The former Conservative government passed a law, demanding a six-month minimum jail term for violating drug laws, and an Ontario judge threw it out.
The Liberal Party, promising legalization and regulation of cannabis, among other things, won a majority government in the House of Commons.
A B.C. judge gave an absolute discharge to a man with 414 cannabis plants.
A 22-year-old North Bay resident was given an absolute discharge for two joints because, as the man’s lawyer said, “The climate for personal possession is changing and if this were to happen next April, we might not even be here for a plea.”
Gatineau police found someone cultivating 30 cannabis plants and requested 90 days in jail. The judge instead fined the grower one dollar, calling cannabis prohibition “outdated and ridiculous.”
In Vancouver, Victoria, Kimberley, and other parts of British Columbia, dispensaries are tolerated and even regulated by the municipal authorities.
So you can forgive cannabis connoisseurs for believing that a “grey area” in the market exists.
Windsor Police Chief Al Frederick says, “There’s been some misinformation … that somehow these people are operating in a grey area — there’s no grey area.”
Windsor Police raided Burnies Compassion Club, stealing 69 grams of cannabis and capital goods like scales and packaging materials. They also kidnapped a 41-year-old man for trafficking charges.
Frederick claims “the law is very clear… you just can’t do it.”
But you can, in other parts of the country.
This is a problem for some, since, nationalism implies that we’re all in this together. The law is not and shouldn’t be a free and fair market. It’s not some legal “different strains for different pains” system. It’s the same everywhere in Canada.
But since only individuals act, since knowledge of the market economy is a result of a priori truth inherent in our action as human beings, how each Canadian neighbourhood or community deals with cannabis should be based on their own contractual agreements regarding potential social and economic conflicts.
After all, the laws regulating human conduct are merely made up of incompatible, contradictory rules and principles, and any conclusion can be correctly derived from contradictory premises.
There is always a sound legal argument for or against cannabis prohibition.
The police always err on the side of prohibition. Which wouldn’t necessarily be a bad thing if their services were open to free competition, where consumers would be protected by contracts, not some vague appeal to “the rule of law” or an election sooner or later.
Judges often rule against prohibition. That Gatineau judge couldn’t sentence a man to 90 days in jail for growing cannabis because he didn’t believe community values would be represented by that decision.
How could a fair and orderly court denounce a criminal act legislators have promised to legalize and regulate?
How could one reflect community standards of justice if the law switches from war with Eurasia to war with Eastasia overnight?
Regarding Allard vs Queen, Justice Phelan said, “dispensaries are at the heart of cannabis access.”
He ruled that medical cannabis growers protected by injunction could continue to grow based on constitutional rights.
The federal government agreed not to appeal and now we wait on a Health Canada decision that will either restrict or permit current plant amounts.
Harper’s lawyers (brought to you by taxpayers, FYI) made claims of diversion to black markets.
But this B.C. network of legitimate medical farmers and vendors are not organized crime, not everything may be legal per se, but there is judicial precedent, little police enforcement, and substantial tolerance from the public.
A grey market, if you will.
But if you talk to police or anyone in federal politics, there is zero tolerance on cannabis because the law is the law.
But law is the decision-making power of a state monopoly, and despite evidence that law is inherently political, most people, especially police, accept an objective standard of justice which everyone, at least in Canada, has a moral obligation to obey.
There is psychological comfort in this, but the danger for cannabis connoisseurs is clear.
For, if an objective rule of law is true, then the “grey market” is entirely illegal and so we are criminals (unless, of course, you’re approved by a doctor and/or Health Canada).
But does anyone believe that?
The Canadian government enforced cannabis prohibition and now they’re controlling legalization and writing new rules to a medical regime they have severely messed up in the past.
That’s not legalization, that’s not the rule of law — that’s politics.

(Saved data entries)

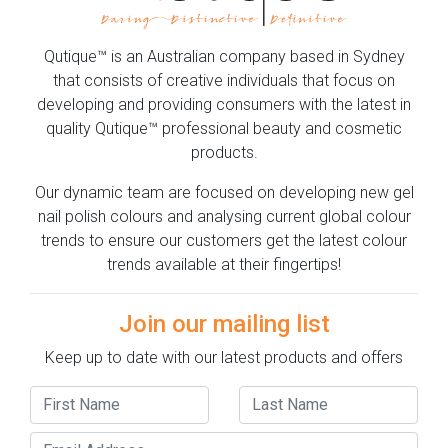
Qutique™ is an Australian company based in Sydney
that consists of creative individuals that focus on
developing and providing consumers with the latest in
quality Qutique™ professional beauty and cosmetic
products.
Our dynamic team are focused on developing new gel
nail polish colours and analysing current global colour
trends to ensure our customers get the latest colour
trends available at their fingertips!
Join our mailing list
Keep up to date with our latest products and offers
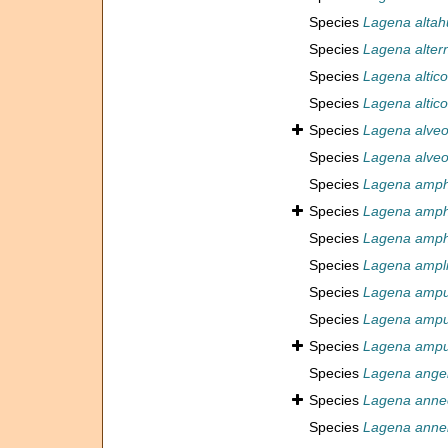
Species
Lagena altah
Species
Lagena alter
Species
Lagena altico
Species
Lagena altico
Species
Lagena alveo
Species
Lagena alveol
Species
Lagena amp
Species
Lagena amp
Species
Lagena ampho
Species
Lagena ampli
Species
Lagena ampu
Species
Lagena ampu
Species
Lagena ampu
Species
Lagena angel
Species
Lagena anne
Species
Lagena annel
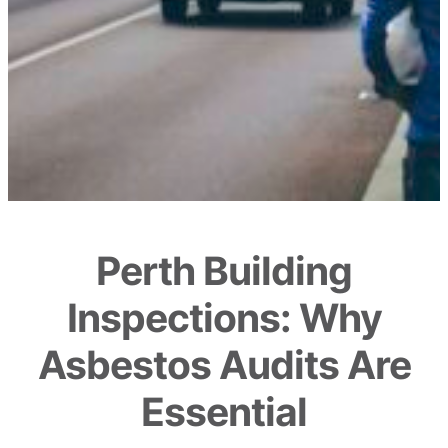
Perth Building
Inspections: Why
Asbestos Audits Are
Essential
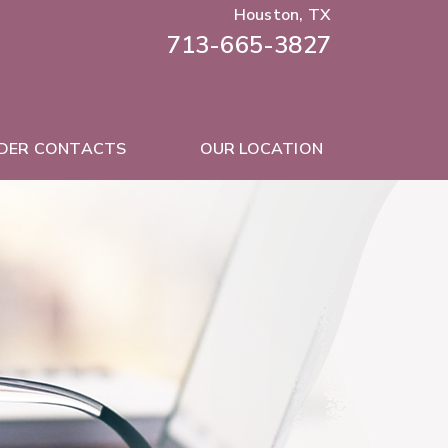
Houston, TX
713-665-3827
DER CONTACTS
OUR LOCATION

* **WORK TO COMPLETE**:
Print the passage of the cannabis grey-market piece from "After all, the" up to and including "by that decision.", word for word. You won't need the records for this.

* **SOLUTION**:
After all, the laws regulating human conduct are merely made up of incompatible, contradictory rules and principles, and any conclusion can be correctly derived from contradictory premises.
There is always a sound legal argument for or against cannabis prohibition.
The police always err on the side of prohibition. Which wouldn’t necessarily be a bad thing if their services were open to free competition, where consumers would be protected by contracts, not some vague appeal to “the rule of law” or an election sooner or later.
Judges often rule against prohibition. That Gatineau judge couldn’t sentence a man to 90 days in jail for growing cannabis because he didn’t believe community values would be represented by that decision.